Profiles of Sensory Processing in Children At High and Low Genetic Risk for ASD

Friday, May 18, 2012: 2:00 PM
Grand Ballroom West (Sheraton Centre Toronto)
1:30 PM
M. Levine1, K. Caravella2, Y. Stern3 and C. A. Saulnier4, (1)Marcus Autism Center, Children's Healthcare of Atlanta & Emory School of Medicine, Atlanta, GA, (2)Marcus Autism Center, Children's Healthcare of Atlanta, & Emory School of Medicine , Atlanta, GA, (3)Marcus Autism Center, Children's Healthcare of Atlanta, & Emory School of Medicine, Atlanta, GA, (4)Marcus Autism Center, Children's Healthcare of Atlanta & Emory University School of Medicine, Atlanta, GA
Background:  Research has shown that as many as 95% of children with ASD exhibit some atypical sensory processing behaviors (Tomchek & Dunn, 2007). However, patterns of sensory processing are still not well understood, particularly in toddlers with varying developmental risk factors, with only one study to date finding low-registration and sensory-avoiding behaviors to be most prevalent in such a young cohort of children (Ben-Sasson et al., 2007).  

Objectives:  This study investigates sensory processing profiles in toddlers with and without risk for ASD using the Infant/Toddler Sensory Profile (Dunn & Daniels, 2002). Given the forthcoming criteria in the DSM-V for ASD that includes symptomatology of atypical sensory reactivity, profiles are also examined in comparison to autism symptomatology, developmental and adaptive behavior, and age.

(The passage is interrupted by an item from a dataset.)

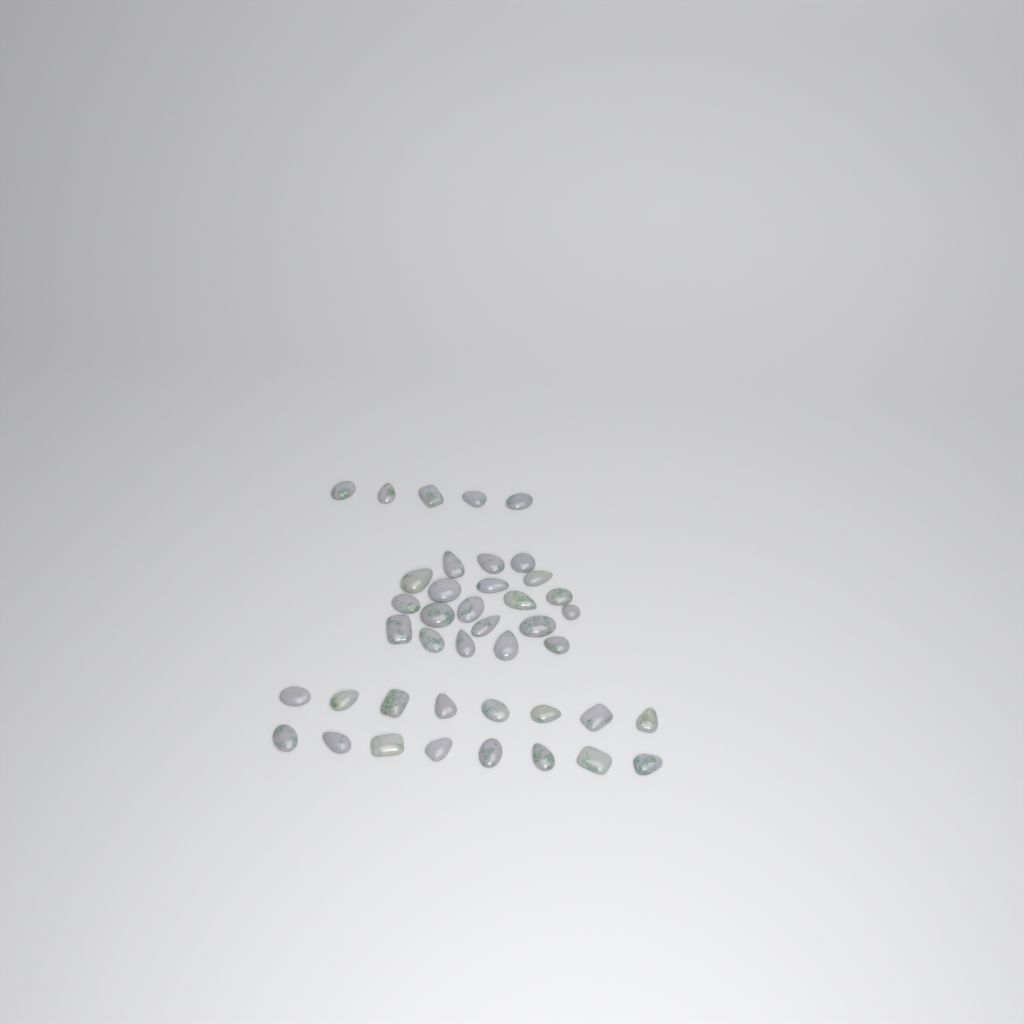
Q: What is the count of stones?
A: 41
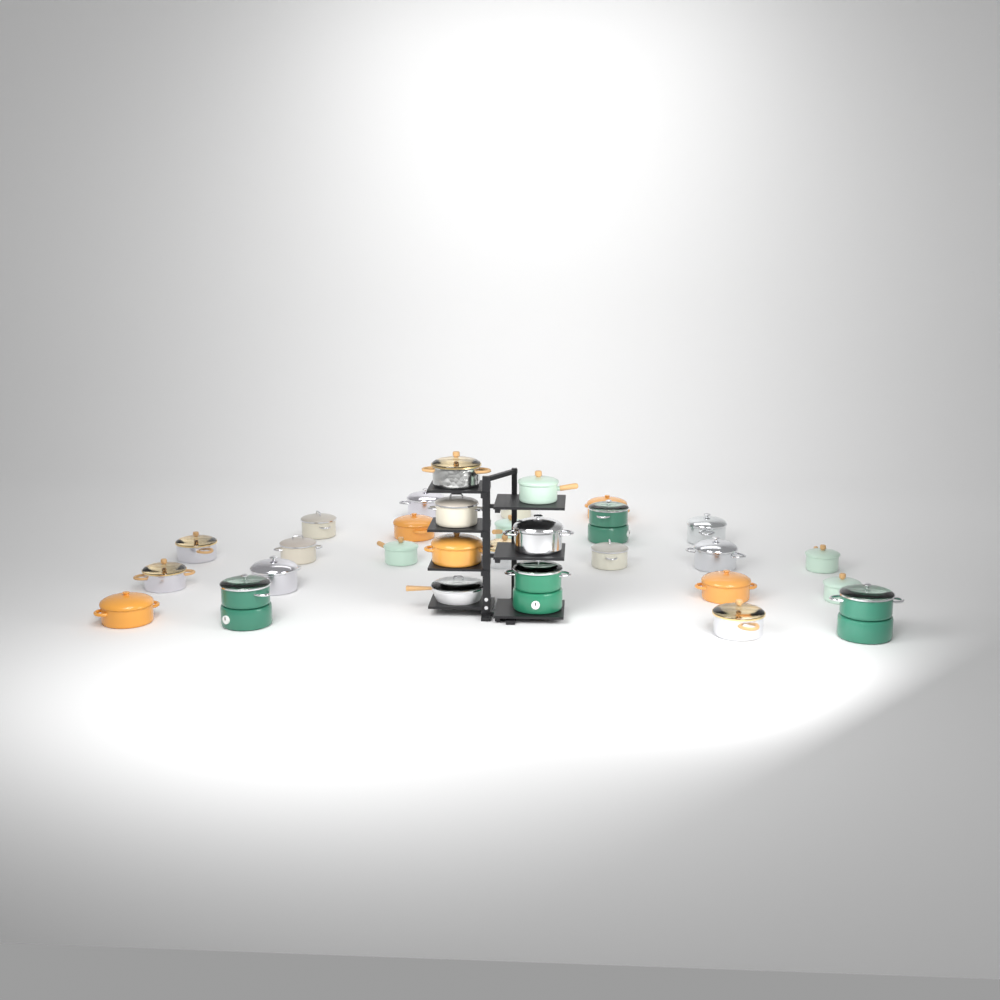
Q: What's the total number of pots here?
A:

Methods:  The Infant/Toddler Sensory Profile (ITSP) was administered to 82 children at three different developmental points during a longitudinal study on infants at risk for ASD. Mean age at the first visit was 12.02 months (SD=0.62), at the second visit was 18.15 months (SD=0.71), and at the third visit was 21.46 months (SD=0.66).  Fifty of these children (72.7% male) were at high-risk for developing ASD (i.e., Siblings) and 32 (41.7% male) were low-risk (i.e., non-Siblings). At 24-months, 8 children received confirmatory diagnoses of ASD. Developmental, adaptive, and diagnostic measures included the Mullen Scales of Early Learning, the Vineland Adaptive Behavior Scales, and the ADOS, Toddler Module, respectively. 

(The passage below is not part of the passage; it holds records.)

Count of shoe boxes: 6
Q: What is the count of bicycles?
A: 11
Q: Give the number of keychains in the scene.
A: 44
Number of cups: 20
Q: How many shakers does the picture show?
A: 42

Results:  At 24 months, Siblings showed a significant difference in the ITSP domain of Sensation Avoiding [F(1,80) = 6.01; p<.05] as compared to non-Siblings.  For these high risk children, positive correlations were observed between Vineland Socialization scores at 24 months and Sensation Avoiding behaviors at 12 months (r = .48, p<.01), 18-months (r = .35, p<.05), and 24-months (r = .42, p<.01) respectively, indicating that these symptoms were significantly impacting adaptive social functioning by age 2. These associations were not observed in low-risk children. When children were grouped according to diagnostic outcomes at 24-months, significant Sensation Seeking symptoms were evidenced in ASD at 24 months [F(1,77)=4.93; p<.05], whereas Sensation Avoiding [F(1,77)=13.18; p<.01] and Low Registration [F(1,77)=4.03; p<.05] behaviors were more prominent in ASD at 18 months.

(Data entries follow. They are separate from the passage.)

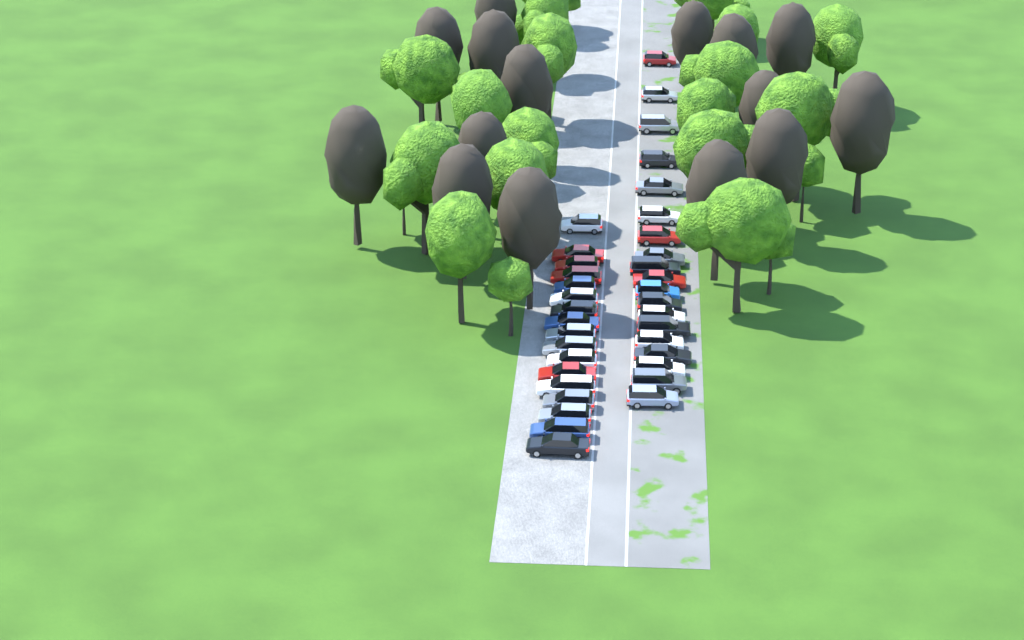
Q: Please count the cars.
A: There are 36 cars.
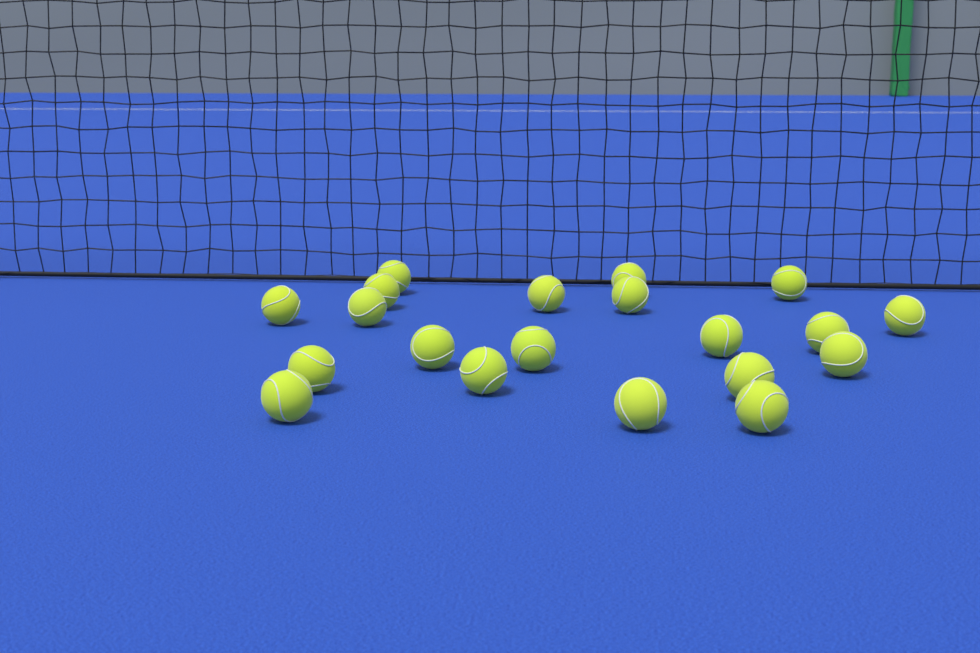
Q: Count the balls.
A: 20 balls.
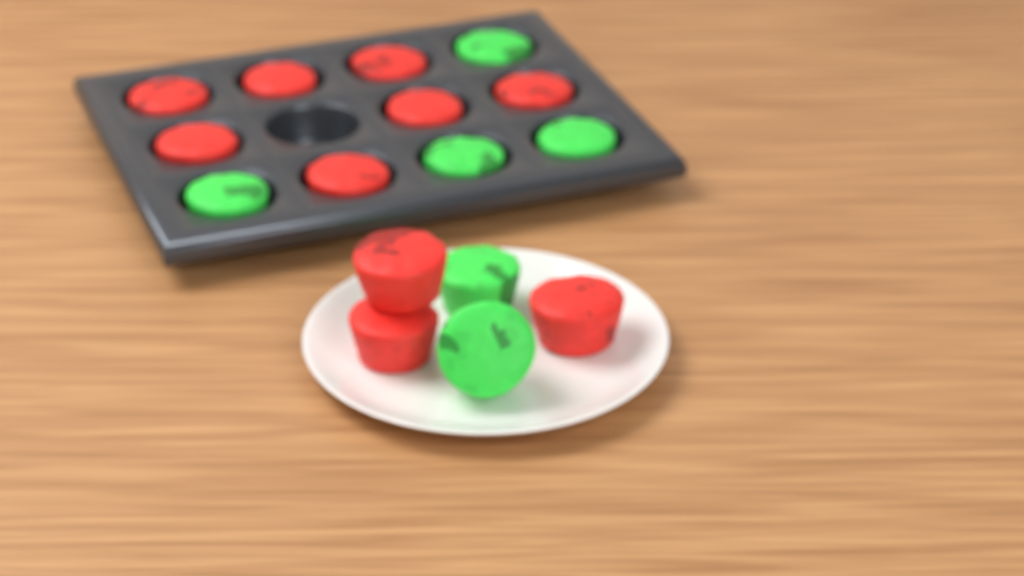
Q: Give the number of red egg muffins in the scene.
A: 10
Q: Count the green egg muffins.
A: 6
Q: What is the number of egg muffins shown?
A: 16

Conclusions:  This study confirms that toddlers with ASD exhibit atypical sensory-avoidant and low registration symptoms, but only at 18 months, whereas sensory-seeking behaviors appear more prominent at 24-months of age. Of importance, significant findings were observed just based on risk-status alone, with siblings of children with ASD experiencing sensory-avoidant behaviors, as well, particularly at 24 months of age. High-risk siblings also display greater social impairments at 24 months, as compared to children at low risk for ASD. These results suggest that the sensory profile may be important in assisting with the early detection of risk factors for ASD, especially in younger siblings who are at much greater risk than the general population.